## Texte à lire
------------------------------------------------------------
TA Strasbourg, 19/04/2024, n°2402132


REPUBLIQUE FRANCAISE

AU NOM DU PEUPLE FRANCAIS


Vu les autres pièces du dossier.

Vu :

- le code de la commande publique ;

- la loi n° 71-1130 du 31 décembre 1971 portant réforme de certaines professions judiciaires et juridiques ;

- le règlement intérieur national de la profession d'avocat ;

- le code de justice administrative.

Le président du tribunal a désigné M. Rees, vice-président, pour statuer sur les demandes de référé.

Les parties ont été régulièrement averties du jour de l'audience.

Au cours de l'audience publique tenue le 8 avril 2024 en présence de Mme Siamey, greffière d'audience, M. Rees a lu son rapport et suspendu l'audience afin de permettre à Me Andrieux, avocat de la société Atax Consultants, de prendre connaissance du mémoire déposé la veille par la SELAS Altraconsulting.

Après que Me Andrieux lui ait indiqué avoir pu utilement prendre connaissance de ce mémoire, lequel ne comporte pas de moyens nouveaux par rapport à ceux développés dans la requête introductive d'instance, M. Rees a ordonné la reprise de l'audience et entendu :

- les observations de Me Lentilhac, avocat de la SELAS Altraconsulting, qui a déclaré renoncer à ses conclusions tendant à ce qu'il soit ordonné à d'ordonner à Pôle Habitat Colmar - Centre Alsace de se conformer à ses obligations de mise en concurrence, de suspendre la signature du contrat jusqu'au terme de la procédure, de suspendre la procédure de passation du contrat et toutes décisions y afférant, et a, pour le reste, conclu aux mêmes fins et par les mêmes moyens que dans ses écritures ;

- les observations de Me Andrieux, avocat de la société Atax Consultants.

L'office public d'habitat Pôle Habitat Colmar - Centre Alsace n'était ni présent, ni représenté.
------------------------------------------------------------
## Exercice
Recopiez mot pour mot, dans son intégralité, l'extrait de décision du tribunal administratif de Strasbourg reproduit ci-dessus.
------------------------------------------------------------
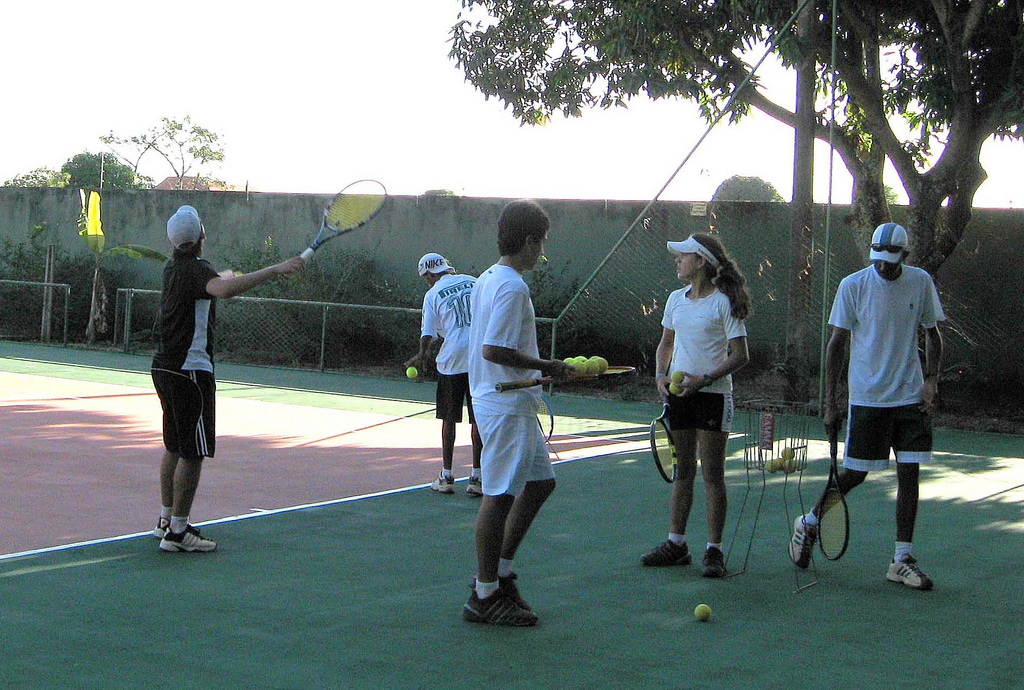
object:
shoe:
[885, 554, 934, 589]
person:
[785, 221, 947, 593]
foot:
[885, 553, 935, 590]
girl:
[636, 231, 753, 580]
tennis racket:
[649, 382, 681, 484]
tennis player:
[402, 251, 485, 496]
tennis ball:
[670, 370, 686, 385]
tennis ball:
[573, 355, 589, 362]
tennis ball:
[588, 355, 599, 361]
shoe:
[151, 516, 200, 539]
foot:
[158, 522, 221, 554]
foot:
[462, 582, 542, 627]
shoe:
[462, 586, 541, 626]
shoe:
[466, 570, 532, 612]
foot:
[466, 569, 531, 613]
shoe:
[701, 545, 726, 577]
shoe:
[158, 527, 219, 554]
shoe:
[430, 469, 455, 493]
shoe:
[466, 475, 483, 496]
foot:
[429, 468, 456, 495]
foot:
[466, 476, 483, 496]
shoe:
[640, 537, 694, 566]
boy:
[148, 204, 309, 553]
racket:
[495, 365, 638, 394]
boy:
[460, 199, 580, 630]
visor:
[666, 234, 720, 269]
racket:
[301, 178, 388, 262]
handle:
[299, 244, 319, 265]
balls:
[781, 447, 797, 460]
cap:
[870, 222, 909, 266]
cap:
[417, 252, 456, 277]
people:
[147, 201, 949, 630]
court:
[0, 338, 1024, 689]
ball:
[693, 603, 713, 622]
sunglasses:
[870, 242, 903, 253]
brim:
[866, 246, 904, 264]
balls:
[570, 360, 586, 374]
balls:
[766, 460, 780, 473]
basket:
[744, 396, 816, 475]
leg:
[788, 417, 887, 569]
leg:
[695, 396, 730, 578]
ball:
[405, 366, 418, 379]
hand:
[403, 349, 431, 372]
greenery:
[0, 253, 1024, 423]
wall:
[0, 183, 1024, 427]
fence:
------------------------------------------------------------
## Zone de réponse
TA Strasbourg, 19/04/2024, n°2402132


REPUBLIQUE FRANCAISE

AU NOM DU PEUPLE FRANCAIS


Vu les autres pièces du dossier.

Vu :

- le code de la commande publique ;

- la loi n° 71-1130 du 31 décembre 1971 portant réforme de certaines professions judiciaires et juridiques ;

- le règlement intérieur national de la profession d'avocat ;

- le code de justice administrative.

Le président du tribunal a désigné M. Rees, vice-président, pour statuer sur les demandes de référé.

Les parties ont été régulièrement averties du jour de l'audience.

Au cours de l'audience publique tenue le 8 avril 2024 en présence de Mme Siamey, greffière d'audience, M. Rees a lu son rapport et suspendu l'audience afin de permettre à Me Andrieux, avocat de la société Atax Consultants, de prendre connaissance du mémoire déposé la veille par la SELAS Altraconsulting.

Après que Me Andrieux lui ait indiqué avoir pu utilement prendre connaissance de ce mémoire, lequel ne comporte pas de moyens nouveaux par rapport à ceux développés dans la requête introductive d'instance, M. Rees a ordonné la reprise de l'audience et entendu :

- les observations de Me Lentilhac, avocat de la SELAS Altraconsulting, qui a déclaré renoncer à ses conclusions tendant à ce qu'il soit ordonné à d'ordonner à Pôle Habitat Colmar - Centre Alsace de se conformer à ses obligations de mise en concurrence, de suspendre la signature du contrat jusqu'au terme de la procédure, de suspendre la procédure de passation du contrat et toutes décisions y afférant, et a, pour le reste, conclu aux mêmes fins et par les mêmes moyens que dans ses écritures ;

- les observations de Me Andrieux, avocat de la société Atax Consultants.

L'office public d'habitat Pôle Habitat Colmar - Centre Alsace n'était ni présent, ni représenté.